Your task is to copy each line of the material that includes "Τμήμὰ".

■ ■ ■ ■ ■ ■ ■

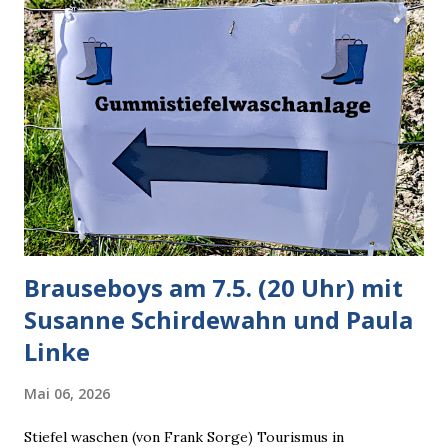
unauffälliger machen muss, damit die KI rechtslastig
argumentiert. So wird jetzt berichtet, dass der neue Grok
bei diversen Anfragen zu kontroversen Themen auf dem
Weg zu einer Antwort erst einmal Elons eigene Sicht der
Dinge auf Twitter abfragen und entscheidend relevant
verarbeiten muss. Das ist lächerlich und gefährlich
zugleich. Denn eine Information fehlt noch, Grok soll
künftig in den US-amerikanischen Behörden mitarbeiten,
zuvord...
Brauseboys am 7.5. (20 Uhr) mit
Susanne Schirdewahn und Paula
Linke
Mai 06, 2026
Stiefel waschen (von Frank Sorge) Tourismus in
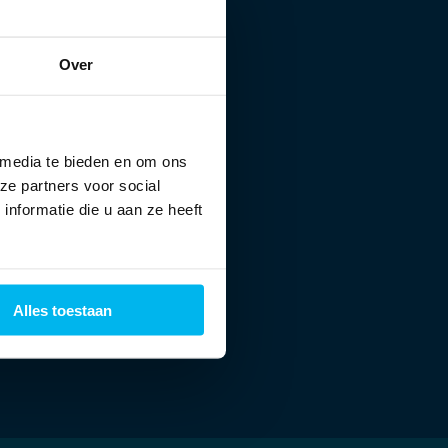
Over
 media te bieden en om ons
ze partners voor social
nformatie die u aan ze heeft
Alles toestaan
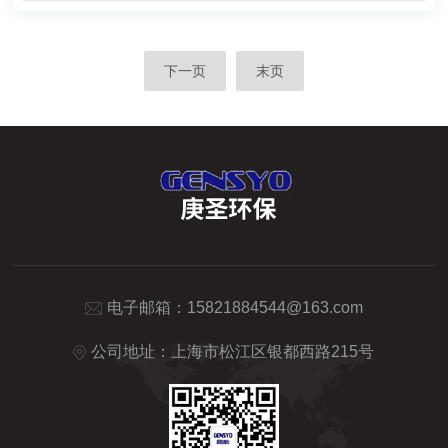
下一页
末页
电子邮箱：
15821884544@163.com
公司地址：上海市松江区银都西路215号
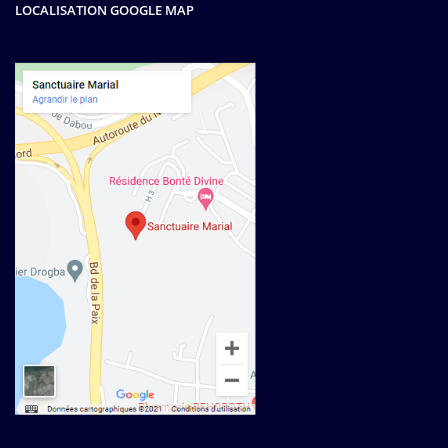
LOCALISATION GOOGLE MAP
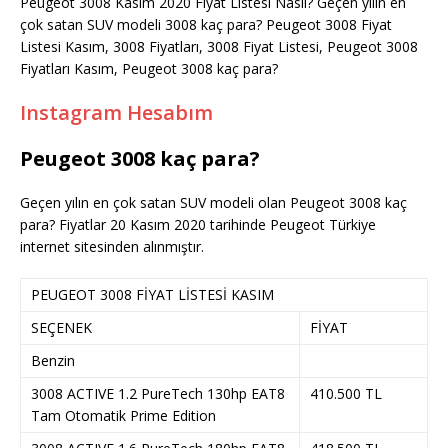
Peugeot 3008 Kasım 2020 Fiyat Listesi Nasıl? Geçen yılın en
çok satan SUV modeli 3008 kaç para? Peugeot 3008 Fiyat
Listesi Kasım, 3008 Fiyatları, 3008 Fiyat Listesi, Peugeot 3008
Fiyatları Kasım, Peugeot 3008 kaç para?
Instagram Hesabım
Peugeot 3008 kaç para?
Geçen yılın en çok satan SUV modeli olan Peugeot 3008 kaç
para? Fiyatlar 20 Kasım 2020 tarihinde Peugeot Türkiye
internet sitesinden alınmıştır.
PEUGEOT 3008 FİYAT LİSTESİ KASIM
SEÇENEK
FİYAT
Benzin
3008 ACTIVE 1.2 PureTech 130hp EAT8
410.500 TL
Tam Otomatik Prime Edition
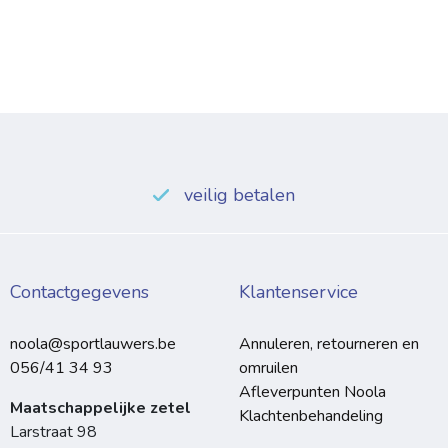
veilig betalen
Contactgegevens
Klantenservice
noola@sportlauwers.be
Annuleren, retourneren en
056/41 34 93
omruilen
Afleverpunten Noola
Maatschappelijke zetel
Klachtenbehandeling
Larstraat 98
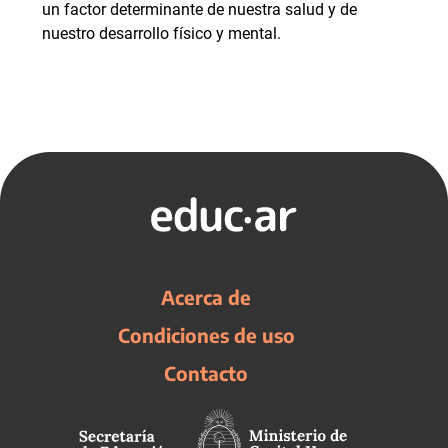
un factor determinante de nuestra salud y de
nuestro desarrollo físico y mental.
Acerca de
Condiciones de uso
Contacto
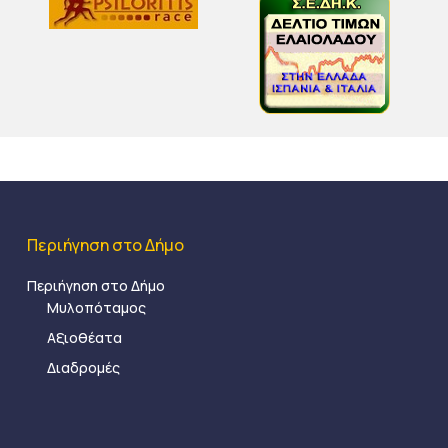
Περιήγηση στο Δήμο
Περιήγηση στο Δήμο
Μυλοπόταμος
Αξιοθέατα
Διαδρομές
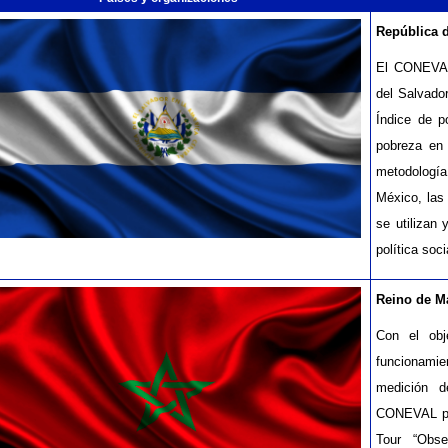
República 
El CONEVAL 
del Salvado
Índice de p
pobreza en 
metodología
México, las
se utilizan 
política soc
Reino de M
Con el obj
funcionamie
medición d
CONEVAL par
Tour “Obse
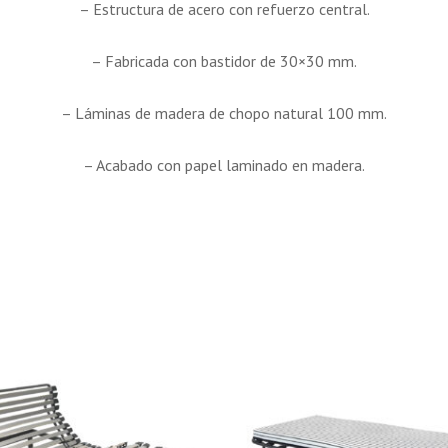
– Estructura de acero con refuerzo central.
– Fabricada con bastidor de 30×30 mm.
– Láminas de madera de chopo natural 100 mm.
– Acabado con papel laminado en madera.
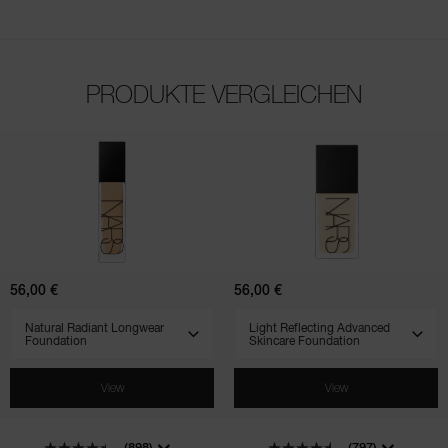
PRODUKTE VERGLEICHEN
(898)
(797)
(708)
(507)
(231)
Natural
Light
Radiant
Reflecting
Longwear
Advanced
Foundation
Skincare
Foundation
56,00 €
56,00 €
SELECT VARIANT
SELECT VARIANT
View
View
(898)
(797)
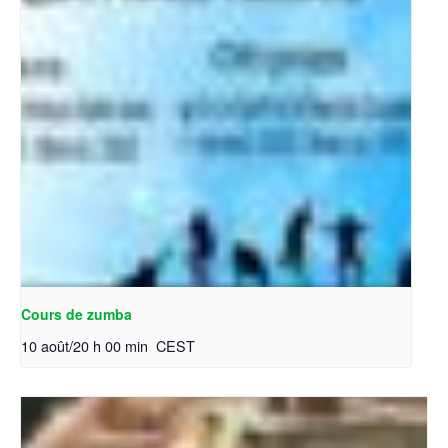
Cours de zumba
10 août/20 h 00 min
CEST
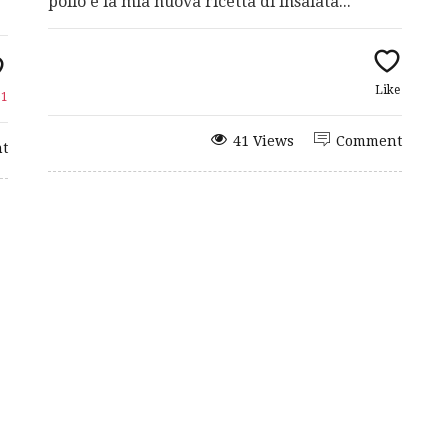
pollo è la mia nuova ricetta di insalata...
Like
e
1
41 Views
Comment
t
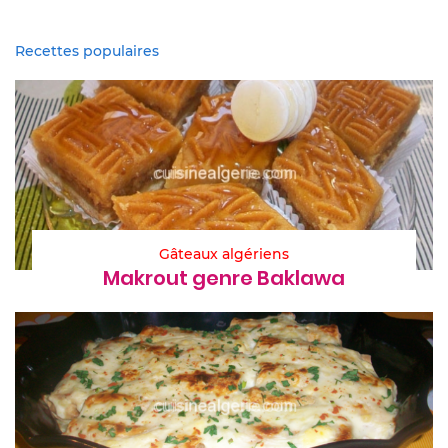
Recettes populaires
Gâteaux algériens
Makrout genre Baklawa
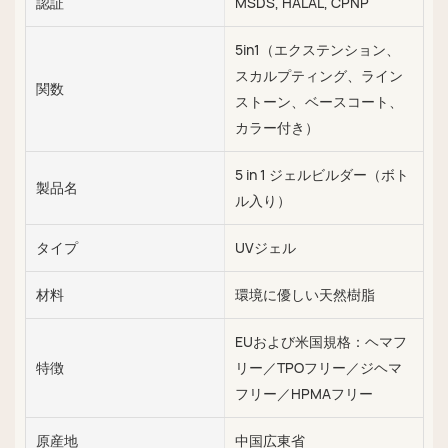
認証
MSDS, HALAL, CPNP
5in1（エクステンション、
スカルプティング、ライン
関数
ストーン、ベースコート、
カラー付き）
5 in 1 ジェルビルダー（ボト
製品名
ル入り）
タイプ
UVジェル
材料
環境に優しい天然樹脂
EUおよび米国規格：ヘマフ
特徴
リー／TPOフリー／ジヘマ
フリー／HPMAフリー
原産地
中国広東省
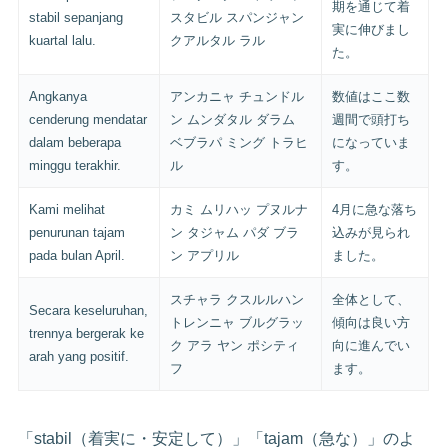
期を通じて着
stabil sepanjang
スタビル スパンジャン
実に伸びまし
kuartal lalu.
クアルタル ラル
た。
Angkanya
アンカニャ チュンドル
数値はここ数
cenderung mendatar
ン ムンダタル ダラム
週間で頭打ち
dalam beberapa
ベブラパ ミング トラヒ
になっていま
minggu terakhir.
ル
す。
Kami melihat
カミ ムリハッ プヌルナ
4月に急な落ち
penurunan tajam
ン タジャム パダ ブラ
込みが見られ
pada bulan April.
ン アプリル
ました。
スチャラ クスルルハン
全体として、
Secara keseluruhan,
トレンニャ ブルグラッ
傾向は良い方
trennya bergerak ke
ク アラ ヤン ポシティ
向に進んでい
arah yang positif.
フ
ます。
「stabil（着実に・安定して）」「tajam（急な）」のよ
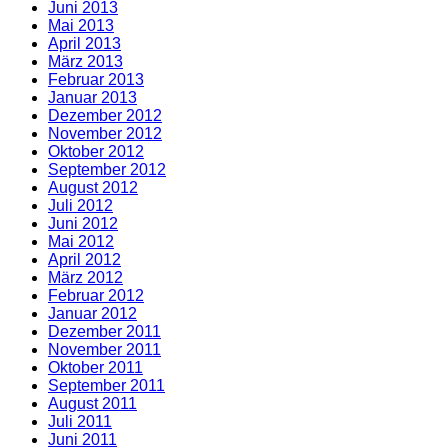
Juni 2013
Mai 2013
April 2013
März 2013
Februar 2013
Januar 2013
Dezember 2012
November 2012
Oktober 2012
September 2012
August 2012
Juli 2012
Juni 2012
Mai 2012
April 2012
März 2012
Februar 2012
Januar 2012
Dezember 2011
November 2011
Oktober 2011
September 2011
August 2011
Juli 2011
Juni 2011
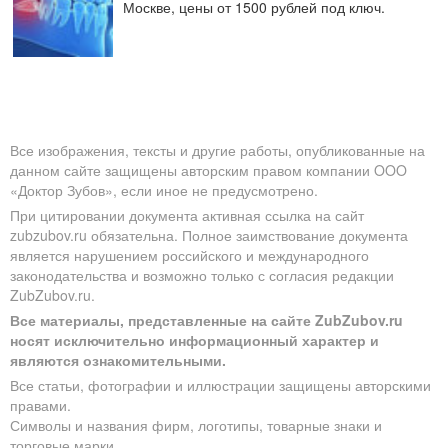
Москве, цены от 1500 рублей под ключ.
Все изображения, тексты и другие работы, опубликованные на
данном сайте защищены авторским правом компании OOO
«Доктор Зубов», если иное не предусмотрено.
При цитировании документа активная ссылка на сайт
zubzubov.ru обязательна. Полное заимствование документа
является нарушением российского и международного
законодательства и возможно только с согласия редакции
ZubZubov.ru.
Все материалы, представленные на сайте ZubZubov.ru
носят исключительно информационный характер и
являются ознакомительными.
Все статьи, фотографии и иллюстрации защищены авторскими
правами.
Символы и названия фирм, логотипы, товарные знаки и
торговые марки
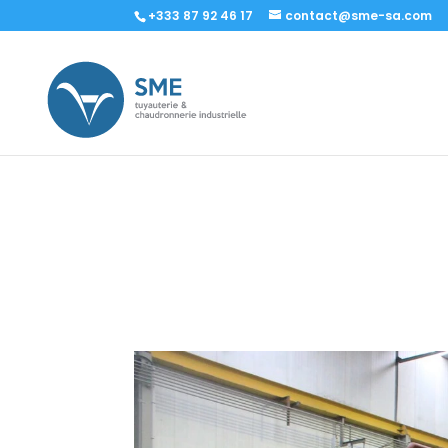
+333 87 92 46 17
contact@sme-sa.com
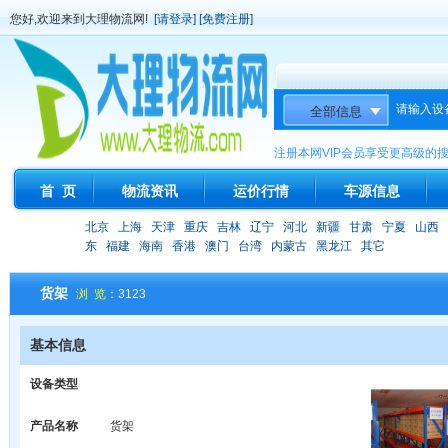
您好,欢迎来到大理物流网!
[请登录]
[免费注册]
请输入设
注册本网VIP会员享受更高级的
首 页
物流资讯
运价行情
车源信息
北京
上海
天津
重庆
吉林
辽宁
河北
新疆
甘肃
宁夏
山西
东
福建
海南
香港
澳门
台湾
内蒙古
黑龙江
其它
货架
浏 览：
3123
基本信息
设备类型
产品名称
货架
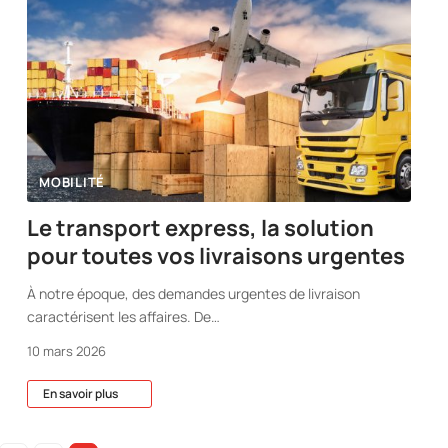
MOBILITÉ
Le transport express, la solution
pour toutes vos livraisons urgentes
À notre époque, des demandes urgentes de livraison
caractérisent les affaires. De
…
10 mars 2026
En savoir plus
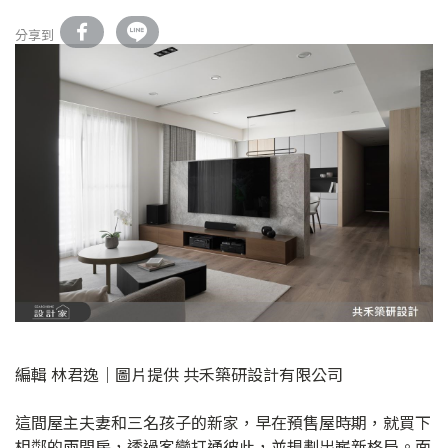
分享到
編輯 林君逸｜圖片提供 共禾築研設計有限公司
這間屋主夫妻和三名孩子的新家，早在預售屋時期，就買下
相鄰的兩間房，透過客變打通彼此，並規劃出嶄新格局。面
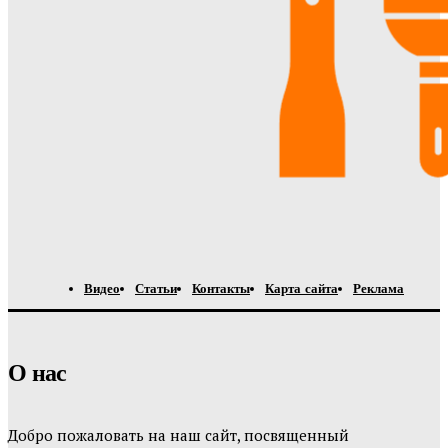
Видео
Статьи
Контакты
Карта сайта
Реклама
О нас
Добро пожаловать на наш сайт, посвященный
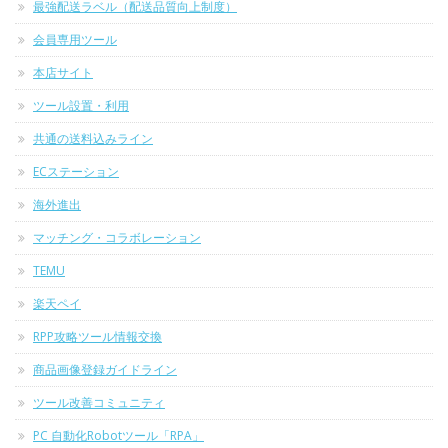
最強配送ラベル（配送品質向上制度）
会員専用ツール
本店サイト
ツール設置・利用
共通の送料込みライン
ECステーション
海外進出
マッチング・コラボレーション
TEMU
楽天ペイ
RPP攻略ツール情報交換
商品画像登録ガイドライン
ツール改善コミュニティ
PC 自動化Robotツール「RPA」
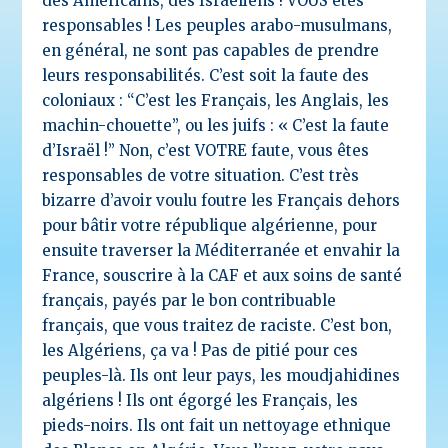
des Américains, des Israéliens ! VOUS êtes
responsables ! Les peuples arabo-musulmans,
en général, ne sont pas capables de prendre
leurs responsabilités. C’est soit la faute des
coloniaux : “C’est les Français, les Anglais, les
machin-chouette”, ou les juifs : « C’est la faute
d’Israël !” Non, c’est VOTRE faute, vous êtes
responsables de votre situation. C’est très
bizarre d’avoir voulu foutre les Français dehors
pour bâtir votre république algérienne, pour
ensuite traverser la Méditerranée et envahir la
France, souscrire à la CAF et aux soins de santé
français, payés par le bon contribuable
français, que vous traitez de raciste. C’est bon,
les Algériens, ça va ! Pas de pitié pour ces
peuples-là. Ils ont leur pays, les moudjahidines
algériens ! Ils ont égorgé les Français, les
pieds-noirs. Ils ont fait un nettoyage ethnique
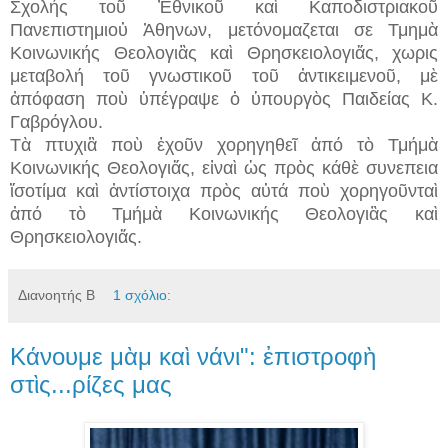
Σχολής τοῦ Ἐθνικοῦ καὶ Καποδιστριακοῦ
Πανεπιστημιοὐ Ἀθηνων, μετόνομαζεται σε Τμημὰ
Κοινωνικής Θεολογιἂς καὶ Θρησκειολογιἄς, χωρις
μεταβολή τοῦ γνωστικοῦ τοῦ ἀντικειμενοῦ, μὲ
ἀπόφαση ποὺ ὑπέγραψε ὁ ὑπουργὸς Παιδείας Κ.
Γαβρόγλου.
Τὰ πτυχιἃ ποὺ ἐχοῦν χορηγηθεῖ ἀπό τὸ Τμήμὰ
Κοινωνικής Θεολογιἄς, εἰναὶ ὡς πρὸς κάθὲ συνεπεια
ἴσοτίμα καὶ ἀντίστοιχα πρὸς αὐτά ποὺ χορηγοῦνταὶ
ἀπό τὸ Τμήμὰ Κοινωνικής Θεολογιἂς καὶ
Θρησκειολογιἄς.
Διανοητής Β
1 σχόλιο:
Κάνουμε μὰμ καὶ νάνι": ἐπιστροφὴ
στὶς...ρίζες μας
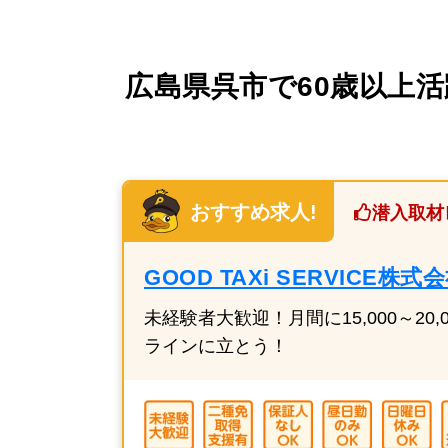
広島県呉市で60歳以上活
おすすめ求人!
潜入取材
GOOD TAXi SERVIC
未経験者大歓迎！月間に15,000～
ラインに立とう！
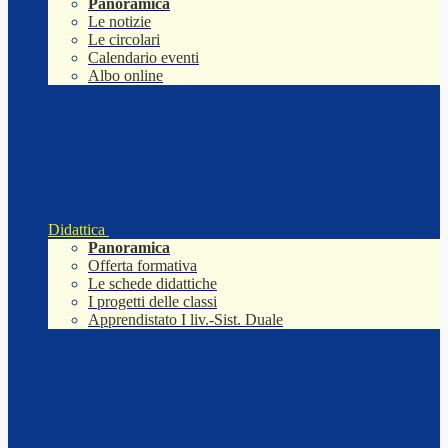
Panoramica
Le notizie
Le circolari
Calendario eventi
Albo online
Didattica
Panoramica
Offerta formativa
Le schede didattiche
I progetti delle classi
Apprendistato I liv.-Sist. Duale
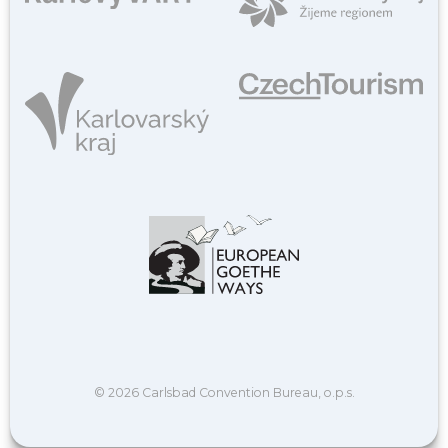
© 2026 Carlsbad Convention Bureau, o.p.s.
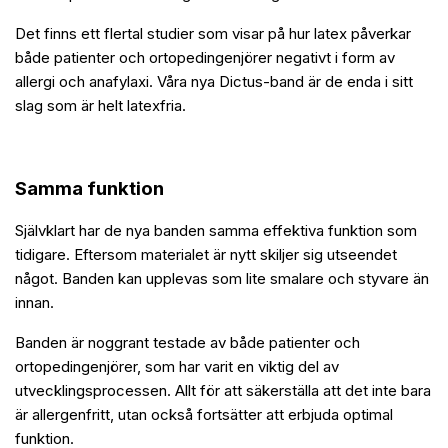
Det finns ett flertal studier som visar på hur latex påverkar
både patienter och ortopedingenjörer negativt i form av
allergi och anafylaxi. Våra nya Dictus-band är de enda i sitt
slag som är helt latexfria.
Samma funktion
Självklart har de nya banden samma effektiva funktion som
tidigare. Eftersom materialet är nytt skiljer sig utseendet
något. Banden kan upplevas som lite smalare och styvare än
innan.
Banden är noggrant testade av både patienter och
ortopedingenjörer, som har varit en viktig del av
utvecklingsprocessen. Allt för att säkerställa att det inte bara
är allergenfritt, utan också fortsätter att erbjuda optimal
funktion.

■ ■ ■ ■ ■ ■ ■

**Solution to the problem:**
Τὰ πτυχιἃ ποὺ ἐχοῦν χορηγηθεῖ ἀπό τὸ Τμήμὰ
ἀπό τὸ Τμήμὰ Κοινωνικής Θεολογιἂς καὶ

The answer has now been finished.